Il existe un risque potentiel de fuites de données (data breach) tant lors du traitement des données sur les propres serveurs que dans le cloud. La Commission de la protection de la vie privée signale toutefois que le cloud introduit un nouveau risque, à savoir la possibilité pour les autorités étrangères de consulter ces données et de les demander en fonction de leur propre législation.

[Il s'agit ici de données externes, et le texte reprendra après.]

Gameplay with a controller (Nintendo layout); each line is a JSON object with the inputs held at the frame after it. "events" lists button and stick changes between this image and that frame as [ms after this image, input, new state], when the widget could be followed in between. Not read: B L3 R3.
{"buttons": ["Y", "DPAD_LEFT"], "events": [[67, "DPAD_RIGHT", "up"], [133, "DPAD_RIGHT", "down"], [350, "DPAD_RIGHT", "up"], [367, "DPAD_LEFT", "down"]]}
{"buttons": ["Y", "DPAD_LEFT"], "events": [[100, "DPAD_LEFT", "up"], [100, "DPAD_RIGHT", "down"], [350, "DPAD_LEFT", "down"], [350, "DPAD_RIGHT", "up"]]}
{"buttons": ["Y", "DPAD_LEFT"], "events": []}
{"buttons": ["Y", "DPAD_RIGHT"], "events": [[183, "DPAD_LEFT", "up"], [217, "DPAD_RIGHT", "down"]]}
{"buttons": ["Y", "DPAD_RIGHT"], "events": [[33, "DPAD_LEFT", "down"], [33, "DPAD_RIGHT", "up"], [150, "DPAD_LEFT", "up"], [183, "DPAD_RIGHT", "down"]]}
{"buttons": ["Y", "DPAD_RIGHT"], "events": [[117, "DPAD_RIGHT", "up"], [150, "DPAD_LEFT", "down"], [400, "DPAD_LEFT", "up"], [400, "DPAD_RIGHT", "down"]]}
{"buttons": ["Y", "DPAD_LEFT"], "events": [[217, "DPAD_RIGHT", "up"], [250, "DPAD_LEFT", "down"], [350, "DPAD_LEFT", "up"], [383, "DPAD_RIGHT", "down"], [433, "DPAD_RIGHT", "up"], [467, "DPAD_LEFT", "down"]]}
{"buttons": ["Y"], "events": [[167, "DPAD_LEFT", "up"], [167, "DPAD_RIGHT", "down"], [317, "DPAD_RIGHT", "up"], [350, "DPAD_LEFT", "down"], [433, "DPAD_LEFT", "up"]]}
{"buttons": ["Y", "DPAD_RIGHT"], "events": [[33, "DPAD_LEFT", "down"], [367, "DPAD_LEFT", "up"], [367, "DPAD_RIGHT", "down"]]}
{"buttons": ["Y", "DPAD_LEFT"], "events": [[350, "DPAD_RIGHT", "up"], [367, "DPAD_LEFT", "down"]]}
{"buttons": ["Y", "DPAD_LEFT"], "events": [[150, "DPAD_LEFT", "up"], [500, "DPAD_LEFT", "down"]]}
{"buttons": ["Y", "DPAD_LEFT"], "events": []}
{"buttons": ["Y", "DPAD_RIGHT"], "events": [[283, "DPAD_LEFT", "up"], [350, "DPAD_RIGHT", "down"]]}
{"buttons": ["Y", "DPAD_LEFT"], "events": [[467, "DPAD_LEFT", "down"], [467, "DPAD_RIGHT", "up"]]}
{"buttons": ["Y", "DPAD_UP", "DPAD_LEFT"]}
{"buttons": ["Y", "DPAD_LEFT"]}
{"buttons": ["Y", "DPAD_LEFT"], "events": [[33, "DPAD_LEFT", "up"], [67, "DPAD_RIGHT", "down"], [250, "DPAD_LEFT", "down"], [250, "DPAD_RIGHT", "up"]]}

Si des données publiques sont traitées dans le cloud, le facteur de risque fondamental réside dans le fait que ces données peuvent perdre leur souveraineté. D'autres pays sont équipés pour entrer en possession de données informatiques mais aussi pour retracer des communications électroniques, les localiser ou en prendre connaissance et en identifier les utilisateurs. La finalité poursuivie est dans la plupart des cas le respect de la loi ou la lutte contre le terrorisme. Mais d'autres finalités publiques sont parfois visées qui augmentent le risque de consultation abusive. Les affaires PRISM et XKeyscore (programmes de surveillance de masse américains) ont révélé l'importance insoupçonnée du nombre d'accès des autorités américaines aux données de grands fournisseurs de données de la société de l'information américaine.

C'est la raison pour laquelle la Commission exhorte les services publics à faire preuve de prudence vis-à-vis des cloud providers ou fournisseurs étrangers qui sont établis à l'étranger et qui doivent rendre des comptes à des autorités étrangères. Elle déconseille en tous les cas de stocker dans le cloud des données sensibles concernant la sécurité nationale et l'économie.

La Commission de la protection de la vie privée estime que chaque service public qui place des traitements de données dans le cloud doit d'abord soumettre ces données à une analyse de risque pour ce qui concerne leur nature et leur degré de sensibilité.

Pour les questions 4 et 8, je renvoie l’honorable membre à mon homologue, le ministre de l’Économie.

Pour le surplus (questions 1, 2, 3, 5, 6), je renvoie l’honorable membre à monsieur Hendrik Bogaert, Secrétaire d'Etat à la Fonction publique et à la Modernisation des Services publics, compétent pour les autres questions.